When I run the code the list of poblacion_p is in the form that I want:

[[3 2 1 1 0 0 1 3 0 0], 
[2 2 2 0 0 2 0 1 1 3], 
[3 3 0 0 1 3 3 1 1 3], 
[3 2 3 3 3 0 1 1 3 0], 
[3 1 2 0 3 2 2 0 0 1], 
[2 2 3 3 3 2 1 1 0 0],  
[2 3 2 0 3 1 1 3 2 0], 
[1 3 3 3 0 2 0 1 2 2], 
[3 1 1 2 3 1 3 3 3 2], 
[3 0 3 1 3 3 1 1 0 0]]

But when I try to append the rows that randomly selects the program in a new list happens this:

[3. 2. 1. 1. 0. 0. 1. 3. 0. 0. 2. 2. 3. 3. 3. 2. 1. 1. 0. 0. 2. 2. 2. 0. 0. 2. 0. 1. 1. 3. 3. 3. 0. 0. 1. 3. 3. 1. 1. 3. 2. 3. 2. 0. 3. 1. 1. 3. 2. 0. 3. 1. 1. 2. 3. 1. 3. 3. 3. 2. 2. 2. 3. 3. 3. 2. 1. 1. 0. 0. 2. 2. 2. 0. 0. 2. 0. 1. 1. 3. 2. 2. 3. 3. 3. 2. 1. 1. 0. 0. 1. 3. 3. 3. 0. 2. 0. 1. 2. 2.]
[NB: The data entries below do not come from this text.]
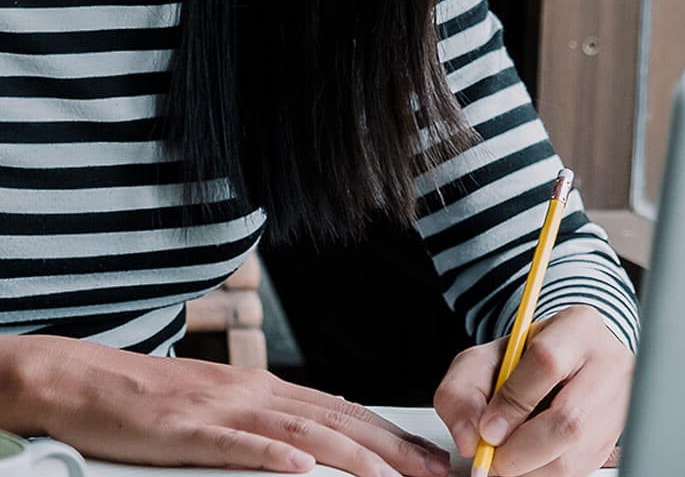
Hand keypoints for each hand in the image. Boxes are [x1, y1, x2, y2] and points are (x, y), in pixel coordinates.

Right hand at [0, 334, 449, 476]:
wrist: (88, 380)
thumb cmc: (155, 401)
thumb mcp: (221, 409)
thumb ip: (266, 423)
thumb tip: (310, 448)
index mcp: (267, 390)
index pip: (343, 412)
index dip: (390, 434)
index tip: (430, 456)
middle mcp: (257, 393)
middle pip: (337, 421)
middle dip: (391, 449)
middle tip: (433, 472)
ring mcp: (225, 409)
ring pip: (302, 433)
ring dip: (352, 457)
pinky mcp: (189, 430)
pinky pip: (237, 445)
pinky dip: (273, 457)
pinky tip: (302, 470)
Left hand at [433, 305, 632, 476]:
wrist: (563, 364)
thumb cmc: (523, 359)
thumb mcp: (486, 357)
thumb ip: (464, 390)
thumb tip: (471, 438)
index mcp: (578, 326)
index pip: (547, 362)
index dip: (512, 402)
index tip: (487, 429)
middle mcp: (609, 364)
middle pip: (568, 420)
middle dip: (519, 449)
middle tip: (493, 456)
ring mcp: (617, 405)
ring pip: (573, 456)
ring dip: (530, 467)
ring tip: (509, 454)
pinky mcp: (613, 440)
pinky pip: (576, 472)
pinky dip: (544, 472)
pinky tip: (529, 456)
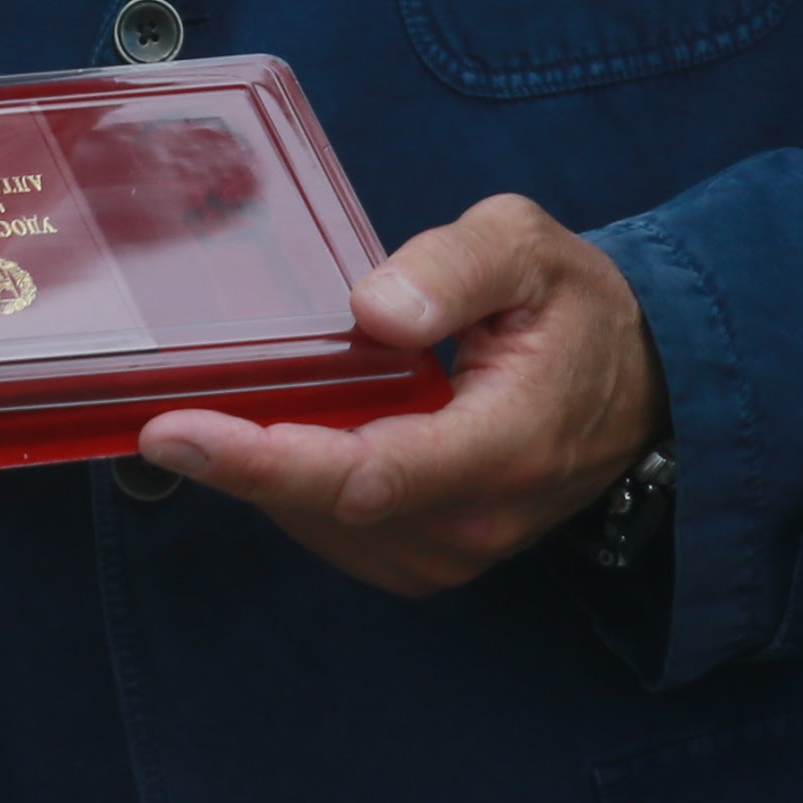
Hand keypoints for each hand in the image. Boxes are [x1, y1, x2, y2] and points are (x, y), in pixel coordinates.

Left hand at [133, 194, 663, 596]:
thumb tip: (375, 308)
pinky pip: (340, 532)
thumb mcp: (527, 248)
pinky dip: (293, 490)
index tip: (173, 430)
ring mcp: (458, 548)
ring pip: (325, 525)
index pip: (368, 472)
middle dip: (237, 465)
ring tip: (215, 414)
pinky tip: (271, 437)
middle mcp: (478, 518)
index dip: (262, 459)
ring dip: (262, 477)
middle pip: (329, 507)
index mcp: (506, 443)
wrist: (645, 385)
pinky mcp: (435, 554)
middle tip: (157, 418)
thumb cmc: (576, 309)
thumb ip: (454, 269)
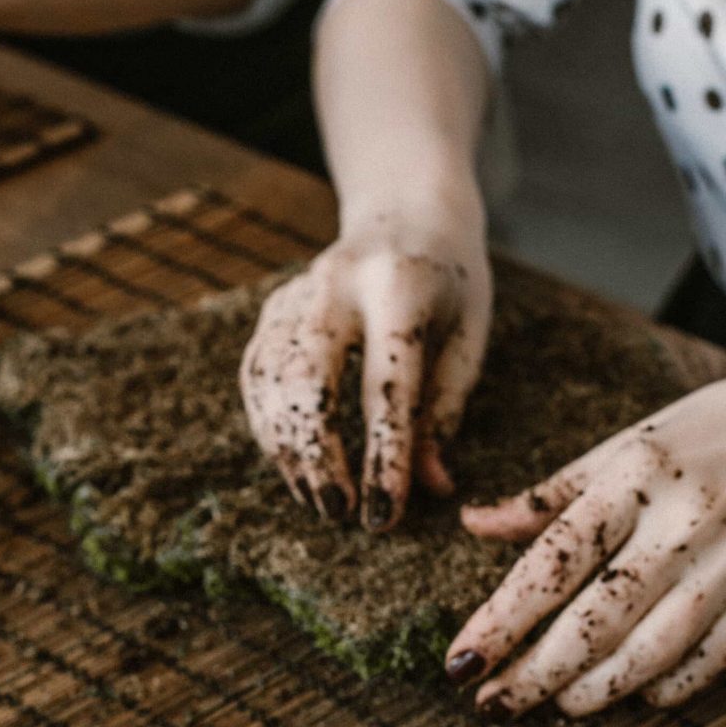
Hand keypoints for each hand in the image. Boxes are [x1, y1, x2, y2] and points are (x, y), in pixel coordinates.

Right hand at [239, 204, 491, 530]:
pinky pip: (257, 382)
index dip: (382, 459)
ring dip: (292, 455)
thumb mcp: (468, 339)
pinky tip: (296, 468)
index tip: (382, 516)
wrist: (406, 210)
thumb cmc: (450, 284)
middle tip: (341, 513)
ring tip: (322, 502)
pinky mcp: (272, 311)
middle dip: (320, 460)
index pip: (385, 387)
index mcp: (399, 285)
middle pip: (307, 384)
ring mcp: (294, 294)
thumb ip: (445, 410)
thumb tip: (431, 487)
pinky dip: (272, 433)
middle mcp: (334, 284)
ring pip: (272, 387)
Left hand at [446, 356, 725, 714]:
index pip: (552, 560)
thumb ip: (550, 496)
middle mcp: (685, 521)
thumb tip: (473, 523)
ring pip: (655, 649)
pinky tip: (633, 698)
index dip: (501, 619)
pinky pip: (716, 656)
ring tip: (552, 706)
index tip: (458, 661)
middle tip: (492, 703)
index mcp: (636, 476)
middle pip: (598, 619)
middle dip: (537, 673)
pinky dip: (671, 685)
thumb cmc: (713, 431)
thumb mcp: (626, 445)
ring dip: (596, 689)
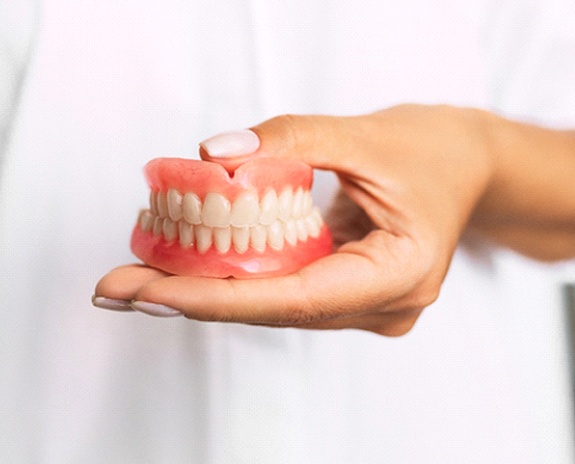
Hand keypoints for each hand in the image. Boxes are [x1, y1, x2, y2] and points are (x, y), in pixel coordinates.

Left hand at [94, 105, 499, 334]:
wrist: (467, 166)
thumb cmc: (432, 150)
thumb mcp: (365, 134)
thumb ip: (291, 139)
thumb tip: (213, 155)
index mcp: (400, 275)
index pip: (295, 300)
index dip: (216, 298)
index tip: (148, 293)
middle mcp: (382, 305)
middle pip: (274, 310)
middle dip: (193, 297)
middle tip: (117, 286)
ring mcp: (366, 305)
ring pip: (274, 305)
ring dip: (208, 288)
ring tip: (138, 274)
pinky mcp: (348, 293)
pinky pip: (285, 290)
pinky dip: (237, 277)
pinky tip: (189, 265)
Does anyone know how to keep the lists separate from each other?

CodePudding user response:

You should just use append() method of list object like this:

for c in aptitud:
        if (c == 20):
            nueva_g.append(individuo1)
        elif (c == 19):
            nueva_g.append(individuo8)
        elif (c == 14):
            nueva_g.append(individuo2)

EDIT

As per the suggestion, if you wanted to rework the code you could use a dictionary as a map for this kind of problem. Something like this would work well.

MAP = {20: 0,
       19: 7,
       14: 1}

for c in aptid:
    nueva_g.append(poblacion_p[MAP[c]])

This only caters for the few examples I've given above, and I'd also probably restructure so the data is in a more logical order, but maybe there is a reason for that as it's being run in a for loop. This is untested but the general idea is sound.

You could also wrap the dictionary method in a switch function. Or as of Python 3.10 you could use the inbuilt switch statement.